Hierarchical CuCo2O4 nanourchin supported by Ni foam with superior electrochemical performance

Abstract

Three-dimensional (3D) hierarchical CuCo2O4 nanourchin architecture assembled from one-dimensional (1D) porous CuCo2O4 nanowire is successfully fabricated on Ni foam using a facile hydrothermal method followed by thermal treatment. The electrochemical properties of the synthesized nanomaterial have further investigated as the binder-free electrode for supercapacitor. Impressively, the porous CuCo2O4 nanourchin electrode exhibits remarkable pseudocapacitive performance with a high specific capacitance of 1569.9 F g-1 at a current density of 0.6 A g−1 (corresponding to 5.2 F cm-2 at 2 mA cm−2), good rate capability and excellent cycling stability (nearly 98.0% capacitance retention after 4000 cycles at a current density of 3.0 A g−1). Moreover, even at a high current density of 20 A g−1, the CuCo2O4 nanourchin electrode still maintains around 71.1% of the initial capacitance over 10000 cycles.

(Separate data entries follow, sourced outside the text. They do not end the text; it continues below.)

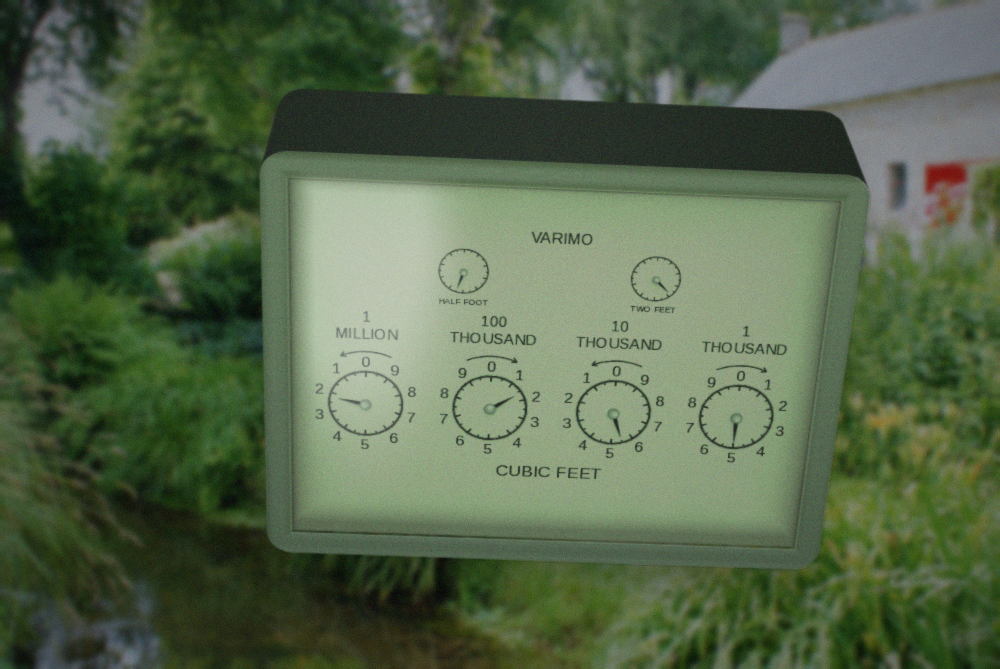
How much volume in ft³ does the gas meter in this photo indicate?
215500 ft³
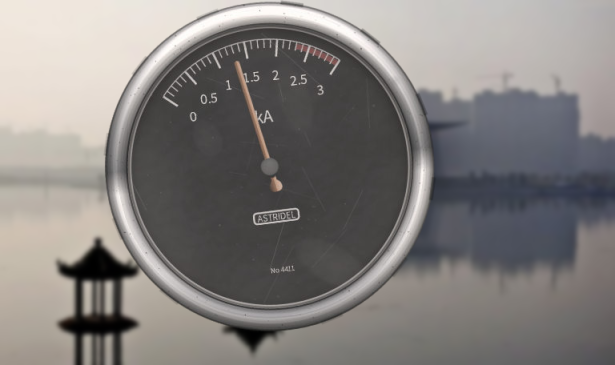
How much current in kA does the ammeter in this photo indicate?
1.3 kA
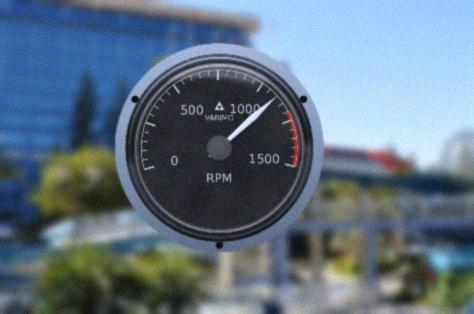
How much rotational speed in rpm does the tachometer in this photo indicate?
1100 rpm
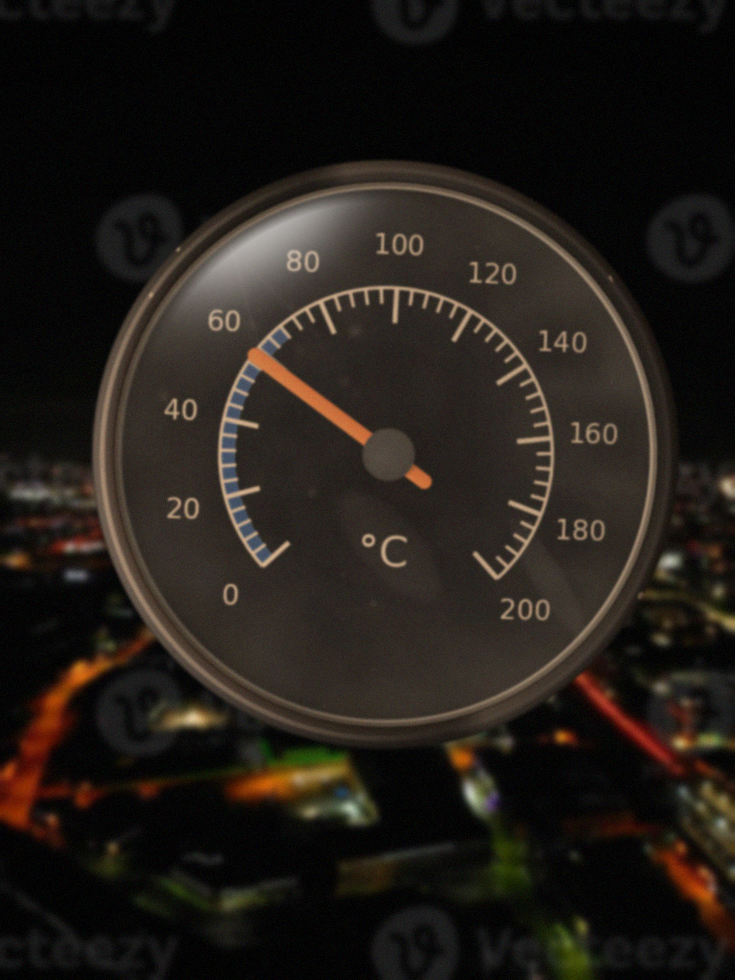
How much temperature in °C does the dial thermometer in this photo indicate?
58 °C
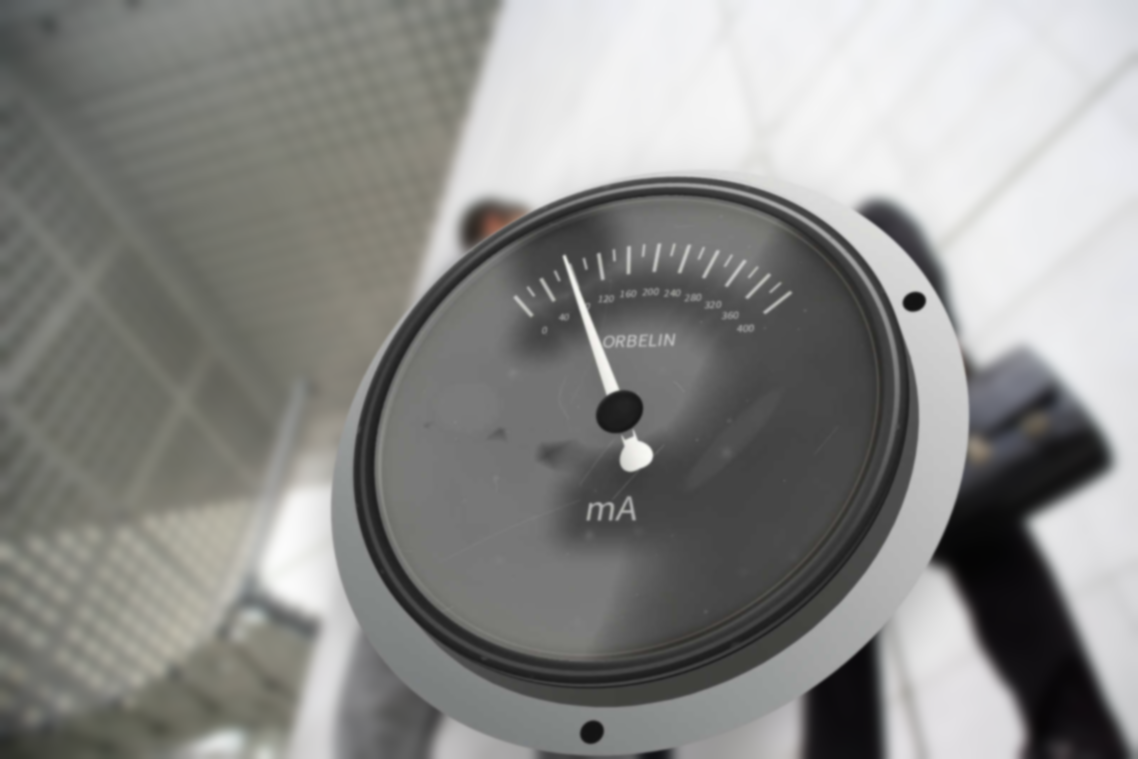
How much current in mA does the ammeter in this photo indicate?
80 mA
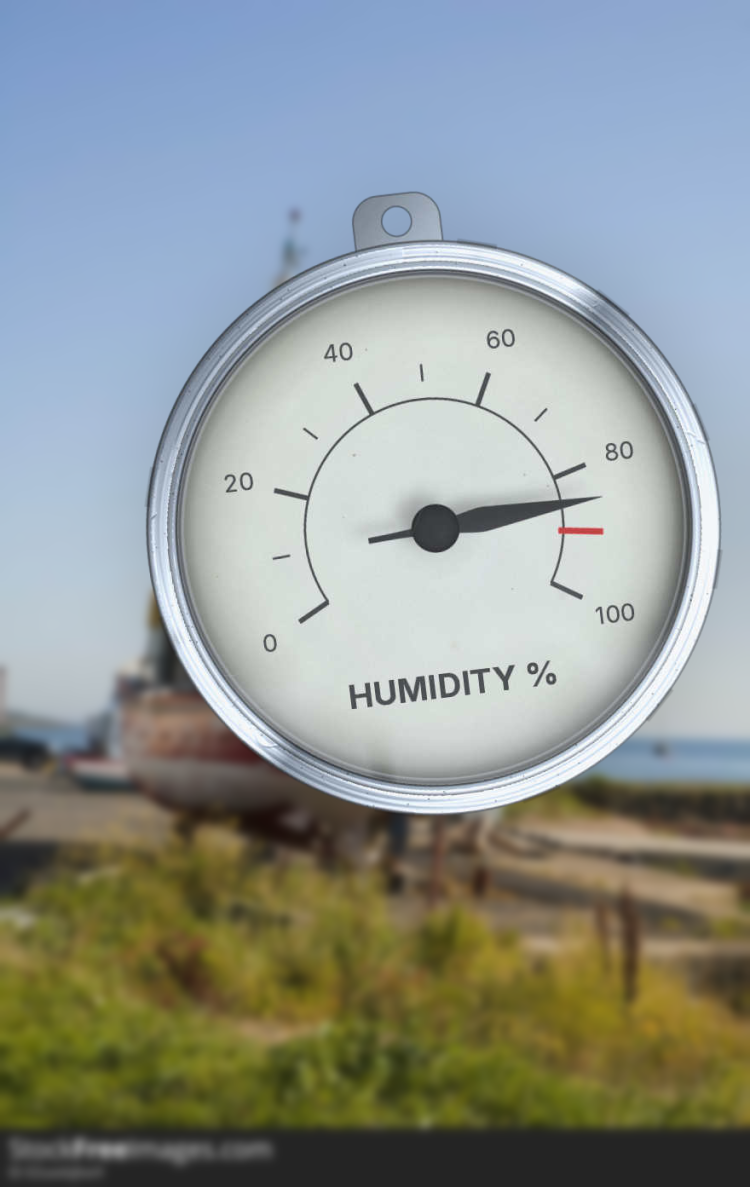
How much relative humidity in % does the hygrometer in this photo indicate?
85 %
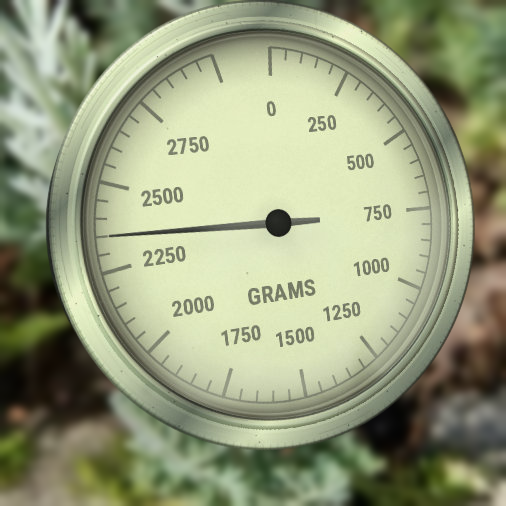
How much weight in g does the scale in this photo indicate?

The outstanding pseudocapacitive behaviors are mainly due to its hierarchical structure of the porous CuCo2O4 nanourchin architecture which provides large electroactive surface sites, big electrolyte infiltrate area, high-electron/ion-transfer rate and good structure stability. Moreover, an asymmetric supercapacitor based on CuCo2O4 nanourchin on Ni foam as positive electrode and activated carbon (AC) as negative electrode is successfully assembled to further evaluate the electrochemical properties for practical applications. Remarkably, the CuCo2O4//AC asymmetric device has demonstrated a high energy density of 23.9 Wh kg−1 at a power density of 593.2 W kg−1 and excellent cycling stability (91.5% capacitance retention after 2000 cycles).